Die Verbindung zum Rad wird nicht immer automatisch hergestellt, manchmal ist es erforderlich, dass die App zuvor gestartet wird. Das merkt man irgendwann während der Fahrt und hat dann die halbe Tour nicht aufgezeichnet. Während früher Touren teilweise gestückelt abgespeichert wurden, da eine längere Pause als Tour-Ende gewertet wurde, werden Touren jetzt gar nicht mehr automatisch beendet. Wenn in der App nicht auf "Tracking beenden" geklickt wird, ist der ganze Tag eine große Tour. Wie sich die Fahrmodi innerhalb einer Tour verteilen zeigt mir die App nicht mehr. Dafür kann ich diese jetzt individuell für das Fahrrad anpassen. Die somit einzige Mehrfunktion der App brauche ich nicht.
Fazit
Insgesamt dürfte es zusammenfassend nicht überraschen, dass ich das "smarte System" von Bosch eher ernüchternd finde. Realistisch besser sind lediglich der größere Akku sowie die Anzeige an der Steuer-Einheit. Alles andere sind Reduzierungen und Einschränkungen.

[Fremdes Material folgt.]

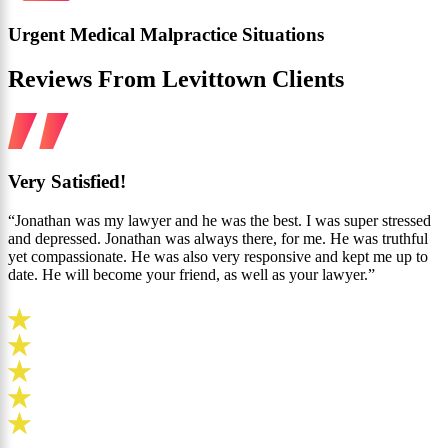
Urgent Medical Malpractice Situations
Reviews From Levittown Clients
Very Satisfied!
“Jonathan was my lawyer and he was the best. I was super stressed
and depressed. Jonathan was always there, for me. He was truthful
yet compassionate. He was also very responsive and kept me up to
date. He will become your friend, as well as your lawyer.”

Während die App ja noch besser werden und irgendwann eine Navigation am Kiox wieder ermöglichen kann, ist die Option des Ladens eines Handys via USB-Ausgang am Display einfach ersatzlos und dauerhaft gestrichen. Naheliegende Diebstahlschutz- oder Ortungsfunktionen bringt Bosch mit dem neuen System nicht. Könnte man den Ladevorgang mit einem Timer oder einer Kapazitätssteuerung beeinflussen - das wäre wirklich smart! Geht aber nicht.
Das Herzstück, der Performance-Line-CX-Motor, hat auf dem Papier übrigens die gleichen Werte wie zuvor und auch subjektiv keine Unterschiede zum Modell von vor knapp zwei Jahren.